34. A system comprising:
a Data Flow Processor Unit (DFPU) module, said DFPU module is configured to be operable for distributing or broadcasting weight and feature map data;
a Data Flow system Module;
a weight stagnation system module, said weight stagnation system module is configured to control weight data loop(s) between external memory (DRAM) and internal memory (SRAM);
a feature map stagnation system module, said feature map stagnation system module is configured to control feature map data loop(s) between said external memory (DRAM) and internal memory (SRAM); and
a weights and feature map data distribution and broadcast system module being configured to be operable for broadcasting weight data and feature map data at least in part based upon inputs received from external memory to high dimensional computing tensor cores and to high dimensional computing tensor.
35. The system module of claim 34, wherein said DFPU and a System-on-Chip (SoC) have a close relationship within a computing system, and wherein said DFPU is a specialized hardware component that is configured to efficiently perform data processing tasks including AI and machine learning workloads.
36. The system module of claim 35, wherein said SoC comprises a comprehensive integrated circuit that incorporates at least one of processors, memory units, input/output interfaces, and specialized accelerators like the DFPU.

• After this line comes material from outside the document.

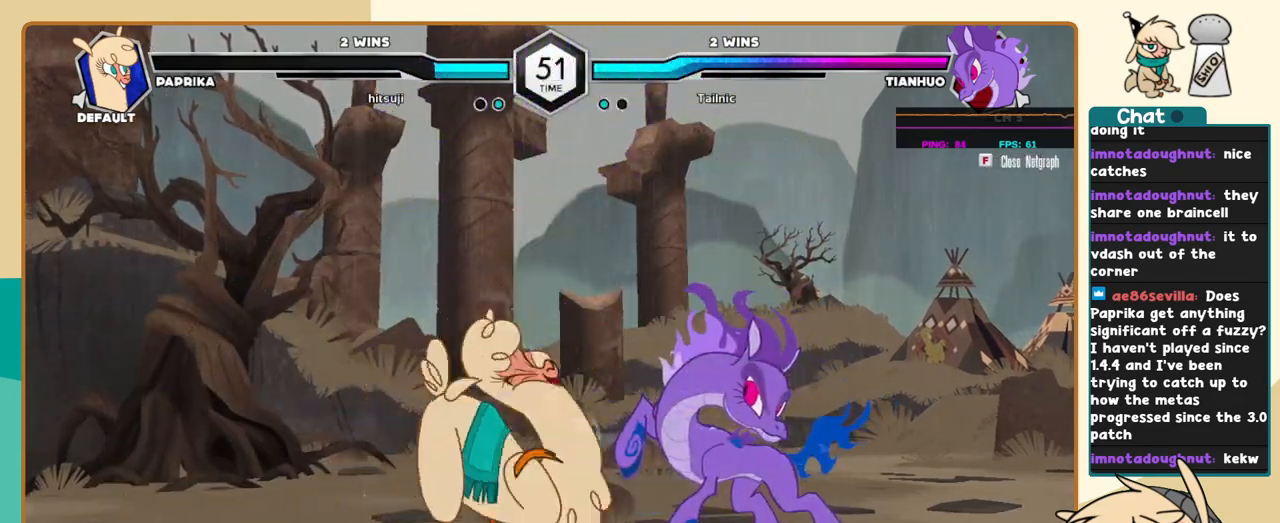
{"keys": [], "events": [[267, "k", "up"], [350, "i", "down"], [400, "i", "up"], [400, "l", "up"], [450, "a", "down"], [500, "a", "up"]]}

37. The system module of claim 36, wherein said DFPU is configured to operate alongside other components within the SoC, sharing resources and interacting with the system as a whole.
38. The system module of claim 37, wherein said DFPU enhances the performance and efficiency of data-intensive operations like deep learning inference and neural network computations.
39. The system module of claim 38, wherein said DFPU is optimized to work in conjunction with other components of the SoC, leveraging shared resources and communication pathways to maximize overall system performance.
40. The system module of claim 39, wherein said DFPU interfaces with other components of said SoC through standardized interfaces and protocols, enabling seamless communication and data exchange within the system.
41. The system module of claim 34, wherein when the feature map data is stagnant, the feature map data is reused and weight data is discarded when the feature map data is used.
42. The system module of claim 41, wherein when the weight data is stagnant, the weight data is reused and the feature map data is discarded when weight data is used.